Moreover, when a spike appears, there is a great pressure deviation at most positions in the blade channel. This shows that the change of flow field structure is global instead of being local, and it also shows the degradation of blade working capability. This corresponds to the widely accepted flow features such as leading edge spillage and trailing edge backflow as well. In contrast, the early disturbance only represents the change of shock position, and there is no radical change in the working capability of the blade. Hence, it is easier to recover to normal working condition with the intervention of external force in the early disturbance stage than in the spike-type disturbance stage, which calls for an effective identification technology on early disturbance.

5  Conclusions

In the present paper, the rotating stall process of NASA Rotor 37 at design speed is studied numerically. Starting from the circumferential symmetric and stable operating initial field, the rotor flow field generates the spike-type stall inception without any artificial disturbance, and finally enters into a stable stall state. The early stage of stall process is analyzed, especially the behavior before the spike appears. The following conclusions deserve attention:

(1)   Spike is not the origin of the stall process, but an important milestone. It is at a mid-term position in the process of flow decrease.

(2)   The initial periodic fluctuation of the flow filed comes from the non-synchronous fluctuations at different spanwise locations. This kind of long-period fluctuations should not be classified into any known pre-stall behavior.

(3)   Before the first spike appears, there has been a set of early disturbances, whose amplitude increases slowly and propagates in the circumferential direction beyond the rotor speed. It is an earlier signal feature related to stall in dynamic probe signals than the spike disturbance.

(4)   In the present transonic rotor, large amplitude early disturbance can be detected at specific positions in the rotor frame, which reflects the movement of the shock wave surface. If the original signal is obtained by stationary mounted probes, the sensor system response frequency must be high enough, otherwise the early disturbance signal will be greatly attenuated.

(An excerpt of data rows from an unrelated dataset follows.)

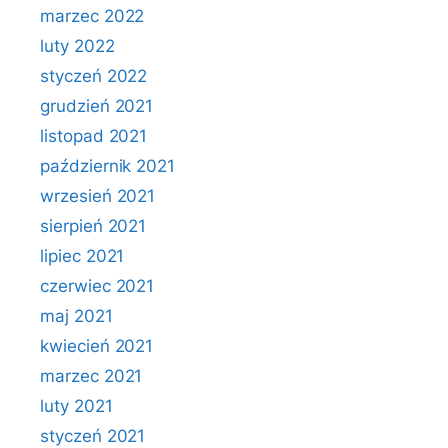
marzec 2022
luty 2022
styczeń 2022
grudzień 2021
listopad 2021
październik 2021
wrzesień 2021
sierpień 2021
lipiec 2021
czerwiec 2021
maj 2021
kwiecień 2021
marzec 2021
luty 2021
styczeń 2021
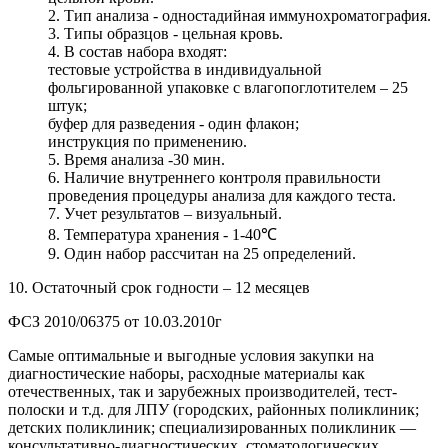
2. Тип анализа - одностадийная иммунохроматография.
3. Типы образцов - цельная кровь.
4. В состав набора входят:
тестовые устройства в индивидуальной
фольгированной упаковке с влагопоглотителем – 25
штук;
буфер для разведения - один флакон;
инструкция по применению.
5. Время анализа -30 мин.
6. Наличие внутреннего контроля правильности
проведения процедуры анализа для каждого теста.
7. Учет результатов – визуальный.
8. Температура хранения - 1-40℃
9. Один набор рассчитан на 25 определений.
10. Остаточный срок годности – 12 месяцев
ФСЗ 2010/06375 от 10.03.2010г
Самые оптимальные и выгодные условия закупки на
диагностические наборы, расходные материалы как
отечественных, так и зарубежных производителей, тест-
полоски и т.д. для ЛПУ (городских, районных поликлиник;
детских поликлиник; специализированных поликлиник —
консультативно-диагностических, стоматологических,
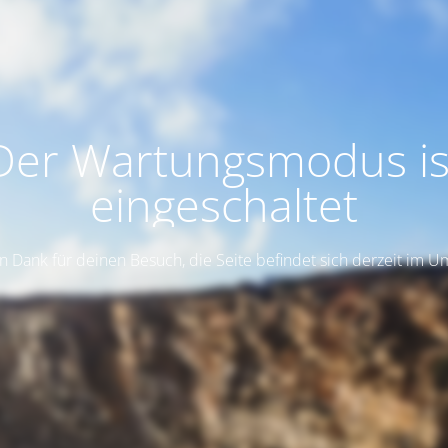
Der Wartungsmodus is
eingeschaltet
n Dank für deinen Besuch, die Seite befindet sich derzeit im 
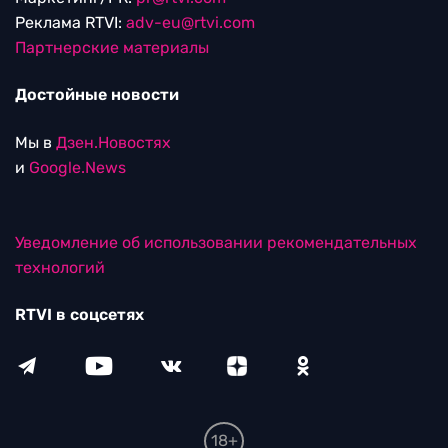
Реклама RTVI:
adv-eu@rtvi.com
Партнерские материалы
Достойные новости
Мы в
Дзен.Новостях
и
Google.News
Уведомление об использовании рекомендательных
технологий
RTVI в соцсетях
18+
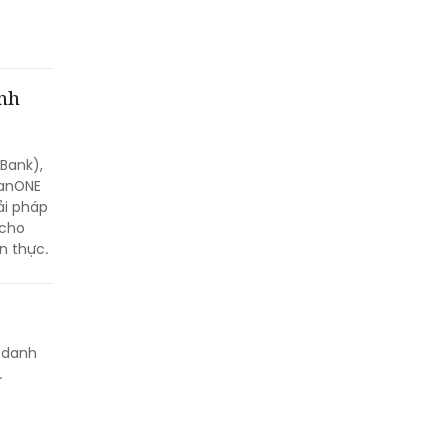
anh
Bank),
nanONE
ải pháp
 cho
n thực.
h danh
.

In this example, the early disturbance feature can provide an extra 2 revolutions period in advance for stall warning, and keep the flow field structure almost unchanged during this period, and thus lead to a new possibility for active control of spike stall. More research is needed to effectively capture this early disturbance timely and separate it from deterministic BPF signal and background noise.

Funding Statement: This work was supported by the National Natural Science Foundation of China (No. 51976139), and the Shandong Provincial Natural Science Foundation, China (No. ZR2019QA018).

Conflicts of Interest: The authors declare that they have no conflicts of interest to report regarding the present study.